Make sure you understand the material in Explore 1 before you do this assignment.
Your mission is to write a program to prime-factorize numbers. (Yeah, i know the subject matter is kind of boring, but we have to start somewhere. The point of this exercise is just to get your feet wet writing a working program. I promise things will get more interesting as the semester continues.)
Your program should read numbers from the keyboard and print their prime factorizations. It should keep accepting numbers until the user enters a blank line. Try to make the program behave just like this:
cory% python factorize.py Number: 34234 34234 = 2 * 17117 Number: 938 938 = 2 * 7 * 67 Number: 981 981 = 3 * 3 * 109 Number: 9480 9480 = 2 * 2 * 2 * 3 * 5 * 79 Number: cory%
(The lines that say cory% at the top and bottom are from the Unix shell, not the program. I just showed them in this example to illustrate that the program finishes when the user enters a blank line.)
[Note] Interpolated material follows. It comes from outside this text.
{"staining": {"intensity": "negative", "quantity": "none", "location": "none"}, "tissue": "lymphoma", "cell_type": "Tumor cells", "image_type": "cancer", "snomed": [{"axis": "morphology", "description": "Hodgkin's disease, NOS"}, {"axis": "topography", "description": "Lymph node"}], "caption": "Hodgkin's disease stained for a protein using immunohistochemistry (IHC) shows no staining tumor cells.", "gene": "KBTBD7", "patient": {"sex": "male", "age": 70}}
You don't have to write this program to be especially efficient, or to handle any number with more than five digits. Make your program print an insulting message when the user enters a number that's too big.
cory% python factorize.py Number: 3456 3456 = 2 * 2 * 2 * 2 * 2 * 2 * 2 * 3 * 3 * 3 Number: 34567890 The number of digits shall be at most FIVE. 8 is RIGHT OUT. Number: 34567 34567 = 13 * 2659 Number: cory%
A trailing comma at the end of the print
statement
will prevent it from automatically printing a newline.
For getting input,
use the raw_input()
function,
which will read one line of input
from the keyboard and return a string.
You can assume that the input will always be
either a valid integer or a blank line.
Try to make your code as clean and readable as possible.
Choose meaningful names for your variables,
and try to express operations in simple ways.
If you want to add comments, use the hash sign (#
).
Anything from the hash sign to the end of the line is considered a comment.
(Sometimes comments are nice,
but don't assume that making code readable is
just a matter of adding lots of comments:
the code itself should be readable, too.)
This assignment is due at 6 pm on Monday 27 January. You get a bonus if it's correct and submitted at least 24 hours early.